Despite uncertainty stemming from the coronavirus pandemic, M&A continues in the medtech industry.
Zimmer Biomet has made a series of tuck-in acquisitions in recent months. In return for $80 million upfront, Zimmer acquired Incisive for its operating room products and Relign to move deeper into the sports medicine and ambulatory surgery center markets.
The latest addition to the Zimmer business is A&E, a provider of cardiothoracic surgical products. In disclosing the deal, Zimmer focused on sternal closure products, including rigid fixation, sold by the newly acquired business. A&E secured 510(k) clearance for its Thorecon Rigid Fixation System early last year, setting it up to serve surgeons who need ways to stabilize and fix fractures of the anterior chest wall.
Zimmer said the sternal closure business is growing in the high single digits.

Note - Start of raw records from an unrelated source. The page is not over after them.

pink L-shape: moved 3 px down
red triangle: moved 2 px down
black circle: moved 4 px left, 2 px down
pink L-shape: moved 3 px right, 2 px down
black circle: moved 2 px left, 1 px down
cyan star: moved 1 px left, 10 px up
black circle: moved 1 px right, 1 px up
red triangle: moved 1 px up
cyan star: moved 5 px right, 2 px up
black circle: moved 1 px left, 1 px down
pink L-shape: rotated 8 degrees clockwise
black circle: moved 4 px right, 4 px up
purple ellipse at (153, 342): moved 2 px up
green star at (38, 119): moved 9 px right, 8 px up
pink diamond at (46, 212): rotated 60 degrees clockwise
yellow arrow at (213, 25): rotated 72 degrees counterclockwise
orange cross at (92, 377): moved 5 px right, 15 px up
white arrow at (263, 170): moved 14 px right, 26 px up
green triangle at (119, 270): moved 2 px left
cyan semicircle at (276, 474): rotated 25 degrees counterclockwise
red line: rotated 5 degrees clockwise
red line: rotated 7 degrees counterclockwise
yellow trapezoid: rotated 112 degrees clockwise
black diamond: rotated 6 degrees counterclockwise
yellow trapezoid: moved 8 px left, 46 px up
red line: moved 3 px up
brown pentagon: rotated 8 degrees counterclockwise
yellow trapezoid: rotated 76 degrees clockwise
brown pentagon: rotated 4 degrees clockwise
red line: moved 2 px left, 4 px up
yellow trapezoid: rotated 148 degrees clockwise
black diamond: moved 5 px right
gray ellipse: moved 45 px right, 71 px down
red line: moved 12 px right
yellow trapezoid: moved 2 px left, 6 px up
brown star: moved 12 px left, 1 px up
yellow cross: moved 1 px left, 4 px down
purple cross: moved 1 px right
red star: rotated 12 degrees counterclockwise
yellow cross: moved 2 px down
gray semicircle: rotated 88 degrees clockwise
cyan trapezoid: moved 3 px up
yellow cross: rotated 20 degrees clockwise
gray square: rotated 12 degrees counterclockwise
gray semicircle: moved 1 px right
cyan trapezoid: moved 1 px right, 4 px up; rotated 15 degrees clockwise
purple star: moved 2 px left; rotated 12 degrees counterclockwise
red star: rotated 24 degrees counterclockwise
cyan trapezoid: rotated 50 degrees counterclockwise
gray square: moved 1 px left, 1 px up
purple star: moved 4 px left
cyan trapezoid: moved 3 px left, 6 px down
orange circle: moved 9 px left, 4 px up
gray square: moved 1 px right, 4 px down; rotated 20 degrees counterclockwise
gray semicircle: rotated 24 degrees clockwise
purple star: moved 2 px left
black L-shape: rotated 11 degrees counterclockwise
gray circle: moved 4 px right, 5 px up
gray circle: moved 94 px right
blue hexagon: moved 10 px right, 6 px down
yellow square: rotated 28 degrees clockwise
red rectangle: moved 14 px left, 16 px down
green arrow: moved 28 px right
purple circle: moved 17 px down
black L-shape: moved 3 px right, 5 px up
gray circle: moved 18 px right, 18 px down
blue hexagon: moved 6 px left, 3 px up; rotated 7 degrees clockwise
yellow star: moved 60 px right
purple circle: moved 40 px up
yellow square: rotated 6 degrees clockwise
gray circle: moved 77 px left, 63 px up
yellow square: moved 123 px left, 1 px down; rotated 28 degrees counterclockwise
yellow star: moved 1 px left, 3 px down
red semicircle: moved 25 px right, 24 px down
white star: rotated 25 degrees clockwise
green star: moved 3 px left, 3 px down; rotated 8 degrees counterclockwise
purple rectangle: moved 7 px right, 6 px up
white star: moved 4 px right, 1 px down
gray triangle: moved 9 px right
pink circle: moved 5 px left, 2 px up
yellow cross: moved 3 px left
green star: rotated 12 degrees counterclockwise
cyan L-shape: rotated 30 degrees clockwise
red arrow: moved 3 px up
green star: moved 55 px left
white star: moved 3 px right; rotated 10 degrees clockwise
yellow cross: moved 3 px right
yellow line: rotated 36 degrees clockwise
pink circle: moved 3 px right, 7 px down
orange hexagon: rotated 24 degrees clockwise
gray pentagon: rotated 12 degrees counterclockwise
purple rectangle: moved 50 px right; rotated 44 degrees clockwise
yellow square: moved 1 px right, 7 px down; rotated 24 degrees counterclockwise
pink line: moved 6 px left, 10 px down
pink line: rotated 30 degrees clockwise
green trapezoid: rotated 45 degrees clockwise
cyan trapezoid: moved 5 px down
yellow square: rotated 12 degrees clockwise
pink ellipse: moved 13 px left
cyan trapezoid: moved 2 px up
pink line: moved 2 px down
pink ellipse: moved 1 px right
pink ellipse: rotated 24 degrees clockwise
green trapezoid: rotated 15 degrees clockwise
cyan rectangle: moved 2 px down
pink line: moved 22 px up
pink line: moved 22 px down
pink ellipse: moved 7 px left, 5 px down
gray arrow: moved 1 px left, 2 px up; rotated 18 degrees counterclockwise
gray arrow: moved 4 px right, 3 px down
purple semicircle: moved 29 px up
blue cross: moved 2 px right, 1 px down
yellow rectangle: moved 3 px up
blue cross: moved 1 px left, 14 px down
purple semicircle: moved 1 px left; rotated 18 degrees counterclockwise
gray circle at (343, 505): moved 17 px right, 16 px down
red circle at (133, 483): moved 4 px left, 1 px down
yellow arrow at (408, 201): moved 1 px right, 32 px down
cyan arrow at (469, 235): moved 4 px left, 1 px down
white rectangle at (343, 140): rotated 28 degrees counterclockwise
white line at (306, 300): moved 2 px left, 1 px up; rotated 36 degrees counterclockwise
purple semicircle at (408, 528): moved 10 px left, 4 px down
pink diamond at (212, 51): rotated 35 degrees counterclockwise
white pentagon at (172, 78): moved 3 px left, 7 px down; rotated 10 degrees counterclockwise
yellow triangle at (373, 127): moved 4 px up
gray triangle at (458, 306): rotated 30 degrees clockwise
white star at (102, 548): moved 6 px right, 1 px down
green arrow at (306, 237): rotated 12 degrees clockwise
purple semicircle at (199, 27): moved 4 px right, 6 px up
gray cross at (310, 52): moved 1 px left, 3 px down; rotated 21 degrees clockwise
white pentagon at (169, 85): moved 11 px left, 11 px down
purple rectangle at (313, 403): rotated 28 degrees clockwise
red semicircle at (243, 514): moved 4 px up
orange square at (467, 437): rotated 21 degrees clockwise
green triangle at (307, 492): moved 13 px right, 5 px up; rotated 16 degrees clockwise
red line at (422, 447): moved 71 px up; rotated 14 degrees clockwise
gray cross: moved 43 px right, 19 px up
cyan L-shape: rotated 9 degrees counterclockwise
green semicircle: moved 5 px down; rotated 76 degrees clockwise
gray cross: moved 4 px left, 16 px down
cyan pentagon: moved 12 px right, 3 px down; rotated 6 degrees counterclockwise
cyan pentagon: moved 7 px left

The growth rate is in line with Zimmer’s goal of using takeovers to increase its weighted average market growth. Zimmer is paying $150 million at closing and $100 million next year for A&E.
That makes the deal larger than Zimmer’s other recent acquisitions but likely small enough to avoid the sort of integration issues that can blight medtech mergers, including its own takeover of Biomet. CEO Bryan Hanson is wary of such problems, telling investors last month he favors striking small deals because “it really eliminates that dis-synergy risk.”
Boston Scientific bought BTG for $4.2 billion last year. The deal gave Boston Scientific control of an interventional medicine business aligned with its existing operation, as well as a licensing operation and specialty pharmaceutical division that were outside of its core areas of focus.
Now, Boston Scientific is rid of both the non-core BTG businesses. After divesting the pharmaceutical licensing royalties in the fourth quarter of 2019, Boston Scientific began exploring the possibility of selling the specialty pharmaceutical business, which sells snake venom treatments.
Boston Scientific is set to sell the unit for $800 million. The sale to two SERB affiliates, coupled to the earlier divestiture of the licensing unit, will enable Boston Scientific to recoup more than $1 billion on the acquisition of BTG. The divestiture covers 280 employees and five facilities.
Once the deal closes in the first half of 2021, Boston Scientific will be left with just the interventional medicine aspect of the BTG business. Boston Scientific is still integrating the acquired assets and now expects to generate more than the targeted $175 million in cost savings.